По обеденному столу яркими лужами сусального золота разливалось солнце, отскакивали от люстры, подрагивали на потолке водянистые кружки света. Весь дом искрился, сиял огнями, будто бальная зала. Либби была обведена нестерпимым красным жаром, словно уголек, и вместе с вечерним солнцем, которое зубцами растекалось вокруг нее, в комнату ползли тени, будто гарь.
– Она… я боюсь за нее, – с отчаянием сказала Эллисон. – Приходи, пожалуйста. Я не могу понять, что она такое говорит.
– Слушай, мне пора, – сказала Эди. – Кто-то стучит в дверь, а я не одета.
И повесила трубку. Эллисон постояла возле телефона, пытаясь собраться с мыслями, потом кинулась в соседнюю комнату, чтобы поглядеть, как там Либби. Либби уставилась на нее застывшим взглядом.
– У нас была пара пони, – сообщила она. – Гнедые малыши.
– Я вызову врача.
– Никаких врачей, – твердо сказала Либби, таким авторитетным взрослым тоном, что Эллисон сразу ее послушалась. – Не вздумай никого вызывать.

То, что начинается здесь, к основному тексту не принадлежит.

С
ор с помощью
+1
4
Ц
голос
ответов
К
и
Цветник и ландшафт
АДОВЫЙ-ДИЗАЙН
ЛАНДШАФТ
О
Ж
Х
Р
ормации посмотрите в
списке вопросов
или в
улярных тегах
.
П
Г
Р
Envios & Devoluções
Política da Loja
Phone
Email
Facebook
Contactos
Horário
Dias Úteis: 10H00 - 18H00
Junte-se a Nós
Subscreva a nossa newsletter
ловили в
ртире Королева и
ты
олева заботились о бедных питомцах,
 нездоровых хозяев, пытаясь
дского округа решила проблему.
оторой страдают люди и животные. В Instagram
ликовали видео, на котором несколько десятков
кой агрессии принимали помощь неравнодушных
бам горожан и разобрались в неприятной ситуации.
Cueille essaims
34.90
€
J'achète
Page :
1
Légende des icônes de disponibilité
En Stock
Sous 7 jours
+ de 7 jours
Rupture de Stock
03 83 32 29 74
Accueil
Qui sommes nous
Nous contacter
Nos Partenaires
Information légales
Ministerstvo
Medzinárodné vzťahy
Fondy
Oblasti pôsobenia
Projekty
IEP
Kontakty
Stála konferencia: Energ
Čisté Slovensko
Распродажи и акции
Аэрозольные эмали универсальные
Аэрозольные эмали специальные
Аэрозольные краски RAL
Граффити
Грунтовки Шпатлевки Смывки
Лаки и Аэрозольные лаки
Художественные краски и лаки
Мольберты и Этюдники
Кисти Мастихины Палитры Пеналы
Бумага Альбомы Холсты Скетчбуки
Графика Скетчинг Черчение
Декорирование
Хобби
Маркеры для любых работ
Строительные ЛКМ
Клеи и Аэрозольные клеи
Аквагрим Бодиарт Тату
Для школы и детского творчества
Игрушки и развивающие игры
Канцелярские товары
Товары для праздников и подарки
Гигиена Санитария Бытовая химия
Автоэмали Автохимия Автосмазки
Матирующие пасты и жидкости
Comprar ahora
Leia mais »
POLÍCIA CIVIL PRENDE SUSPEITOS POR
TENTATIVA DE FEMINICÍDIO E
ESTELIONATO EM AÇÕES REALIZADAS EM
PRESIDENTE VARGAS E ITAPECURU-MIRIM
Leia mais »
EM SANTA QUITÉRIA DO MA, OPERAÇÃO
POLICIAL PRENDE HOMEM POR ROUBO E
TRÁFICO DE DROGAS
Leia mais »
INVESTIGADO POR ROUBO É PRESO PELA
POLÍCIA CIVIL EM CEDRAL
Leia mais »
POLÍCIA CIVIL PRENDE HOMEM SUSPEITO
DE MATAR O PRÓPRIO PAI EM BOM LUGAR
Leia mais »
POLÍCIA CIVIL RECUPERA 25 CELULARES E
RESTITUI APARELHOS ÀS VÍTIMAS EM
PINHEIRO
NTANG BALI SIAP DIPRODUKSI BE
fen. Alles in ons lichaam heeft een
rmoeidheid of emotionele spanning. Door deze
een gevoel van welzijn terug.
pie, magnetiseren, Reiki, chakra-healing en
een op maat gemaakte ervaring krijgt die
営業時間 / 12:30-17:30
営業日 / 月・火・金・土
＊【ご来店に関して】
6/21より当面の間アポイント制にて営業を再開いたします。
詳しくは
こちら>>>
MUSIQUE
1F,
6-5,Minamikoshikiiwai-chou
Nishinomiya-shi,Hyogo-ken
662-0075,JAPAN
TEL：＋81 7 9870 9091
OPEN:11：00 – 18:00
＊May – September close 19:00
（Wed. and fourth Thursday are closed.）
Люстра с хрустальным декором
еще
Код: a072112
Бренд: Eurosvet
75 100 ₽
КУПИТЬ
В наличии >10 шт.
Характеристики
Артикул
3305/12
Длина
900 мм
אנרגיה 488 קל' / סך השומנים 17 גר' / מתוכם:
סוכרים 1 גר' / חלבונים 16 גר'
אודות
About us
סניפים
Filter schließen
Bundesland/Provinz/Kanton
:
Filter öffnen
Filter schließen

– Но ты же заболела, – расплакалась Эллисон.
– Нет-нет, все со мной хорошо. Просто они уже давно должны были за мной приехать, – сказала Либби. – Где же они? Уже скоро вечер.
Она ухватилась сухенькой, прозрачной ручкой за руку Эллисон и взглянула на нее так, будто ждала, что та сейчас ее куда-нибудь отведет.